Ah, yes you're right! Forgot there was a smaller limit for data shards.
A nicer place for the snippet would be in gopars own flags of course, but I didn't do that because I felt that having different logic from par2cmdline for the -r flag could be confusing. On the other hand, maybe that's taking legacy compatibility a bit too far. What's your opinion on that?
Yeah I don't think there's any real need to implement par2cmdline's computation exactly -- in fact, it seems pretty ad hoc, and I think if I think about it for a bit I can come up with a more systematic way.

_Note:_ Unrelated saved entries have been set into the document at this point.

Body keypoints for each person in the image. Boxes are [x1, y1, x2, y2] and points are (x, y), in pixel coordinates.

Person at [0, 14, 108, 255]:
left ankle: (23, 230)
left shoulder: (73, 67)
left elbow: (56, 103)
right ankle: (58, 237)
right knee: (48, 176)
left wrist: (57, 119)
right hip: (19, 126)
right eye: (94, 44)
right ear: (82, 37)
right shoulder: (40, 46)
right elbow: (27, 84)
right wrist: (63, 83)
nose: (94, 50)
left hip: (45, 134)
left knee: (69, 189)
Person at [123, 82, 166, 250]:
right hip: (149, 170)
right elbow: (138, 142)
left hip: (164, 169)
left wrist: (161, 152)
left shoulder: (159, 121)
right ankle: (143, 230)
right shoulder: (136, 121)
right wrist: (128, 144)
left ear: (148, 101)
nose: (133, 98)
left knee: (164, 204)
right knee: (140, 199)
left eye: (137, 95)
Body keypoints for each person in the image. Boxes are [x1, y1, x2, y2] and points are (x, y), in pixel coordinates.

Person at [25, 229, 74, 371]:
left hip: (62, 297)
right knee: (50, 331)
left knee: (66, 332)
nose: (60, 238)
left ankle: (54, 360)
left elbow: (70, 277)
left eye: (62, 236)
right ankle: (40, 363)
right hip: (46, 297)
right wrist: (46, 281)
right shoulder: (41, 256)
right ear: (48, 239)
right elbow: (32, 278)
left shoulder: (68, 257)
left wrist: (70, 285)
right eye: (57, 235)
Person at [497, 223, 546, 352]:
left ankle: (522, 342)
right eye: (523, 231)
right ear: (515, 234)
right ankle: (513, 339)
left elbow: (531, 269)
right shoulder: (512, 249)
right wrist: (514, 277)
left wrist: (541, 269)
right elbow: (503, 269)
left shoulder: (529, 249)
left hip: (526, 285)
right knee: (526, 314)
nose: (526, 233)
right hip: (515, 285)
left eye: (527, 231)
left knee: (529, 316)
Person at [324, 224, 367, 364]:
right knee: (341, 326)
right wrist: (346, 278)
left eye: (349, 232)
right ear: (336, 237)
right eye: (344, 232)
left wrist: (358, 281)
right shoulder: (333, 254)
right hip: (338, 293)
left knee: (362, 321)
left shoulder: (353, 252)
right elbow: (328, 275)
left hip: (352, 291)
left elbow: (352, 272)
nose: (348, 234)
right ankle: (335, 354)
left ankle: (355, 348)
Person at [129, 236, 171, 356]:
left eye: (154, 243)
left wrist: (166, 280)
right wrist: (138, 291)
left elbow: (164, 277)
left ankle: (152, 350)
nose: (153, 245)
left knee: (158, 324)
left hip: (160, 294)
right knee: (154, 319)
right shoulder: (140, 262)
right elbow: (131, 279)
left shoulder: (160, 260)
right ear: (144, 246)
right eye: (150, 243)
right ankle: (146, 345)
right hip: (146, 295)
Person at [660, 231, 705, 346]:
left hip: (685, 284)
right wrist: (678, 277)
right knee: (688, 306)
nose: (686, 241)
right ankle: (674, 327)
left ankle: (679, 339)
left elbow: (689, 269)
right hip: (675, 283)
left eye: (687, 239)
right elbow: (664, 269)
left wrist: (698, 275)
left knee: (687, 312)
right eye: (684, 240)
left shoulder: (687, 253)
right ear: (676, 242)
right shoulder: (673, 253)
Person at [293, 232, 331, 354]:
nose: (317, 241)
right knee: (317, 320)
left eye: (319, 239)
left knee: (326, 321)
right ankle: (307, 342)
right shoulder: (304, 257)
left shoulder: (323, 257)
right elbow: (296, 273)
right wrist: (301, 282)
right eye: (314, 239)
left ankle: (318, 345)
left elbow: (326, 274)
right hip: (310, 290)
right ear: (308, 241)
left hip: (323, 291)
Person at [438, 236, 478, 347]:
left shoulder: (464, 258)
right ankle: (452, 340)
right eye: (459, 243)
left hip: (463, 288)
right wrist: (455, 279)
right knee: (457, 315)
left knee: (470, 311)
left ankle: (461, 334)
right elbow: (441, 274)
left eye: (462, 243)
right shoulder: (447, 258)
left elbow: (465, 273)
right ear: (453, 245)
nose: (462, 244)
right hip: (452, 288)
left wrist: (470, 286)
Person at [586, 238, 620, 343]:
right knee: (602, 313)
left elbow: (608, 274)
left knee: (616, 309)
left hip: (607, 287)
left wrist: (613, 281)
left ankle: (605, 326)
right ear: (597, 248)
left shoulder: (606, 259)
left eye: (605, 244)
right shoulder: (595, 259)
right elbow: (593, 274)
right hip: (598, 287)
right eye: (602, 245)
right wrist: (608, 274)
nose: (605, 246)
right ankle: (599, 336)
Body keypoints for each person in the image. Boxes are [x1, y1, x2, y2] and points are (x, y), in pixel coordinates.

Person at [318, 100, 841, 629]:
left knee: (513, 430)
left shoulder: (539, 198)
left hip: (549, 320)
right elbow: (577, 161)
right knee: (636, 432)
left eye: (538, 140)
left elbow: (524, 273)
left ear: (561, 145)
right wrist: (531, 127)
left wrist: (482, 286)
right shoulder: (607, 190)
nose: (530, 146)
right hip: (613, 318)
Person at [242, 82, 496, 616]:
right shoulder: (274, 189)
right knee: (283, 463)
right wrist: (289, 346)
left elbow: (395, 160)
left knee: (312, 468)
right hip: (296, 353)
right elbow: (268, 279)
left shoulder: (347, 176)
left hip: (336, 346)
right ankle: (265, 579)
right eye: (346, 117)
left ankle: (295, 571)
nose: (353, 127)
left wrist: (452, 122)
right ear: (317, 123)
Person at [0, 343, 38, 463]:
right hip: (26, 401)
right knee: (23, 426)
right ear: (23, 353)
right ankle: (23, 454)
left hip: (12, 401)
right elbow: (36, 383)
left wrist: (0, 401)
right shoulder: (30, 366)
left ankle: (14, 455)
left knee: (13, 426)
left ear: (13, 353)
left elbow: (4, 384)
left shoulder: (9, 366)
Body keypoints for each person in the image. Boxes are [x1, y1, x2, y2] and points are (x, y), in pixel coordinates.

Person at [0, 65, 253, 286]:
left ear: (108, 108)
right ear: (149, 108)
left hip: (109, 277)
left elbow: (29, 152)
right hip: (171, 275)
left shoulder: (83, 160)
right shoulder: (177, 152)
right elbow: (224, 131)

The calculation above is only for single files, right? In general, par2 would have handle multiple files, which might change thing a bit.
Correct, this is only for single files, and therefore not ready for inclusion. I think par2cmdline
takes the largest file as a basis for a first blockcount estimate, but then there's a loop that converges on something but I'm not sure what, or what the goal was there.
I only work with single file parity (that's the whole idea of par2deep).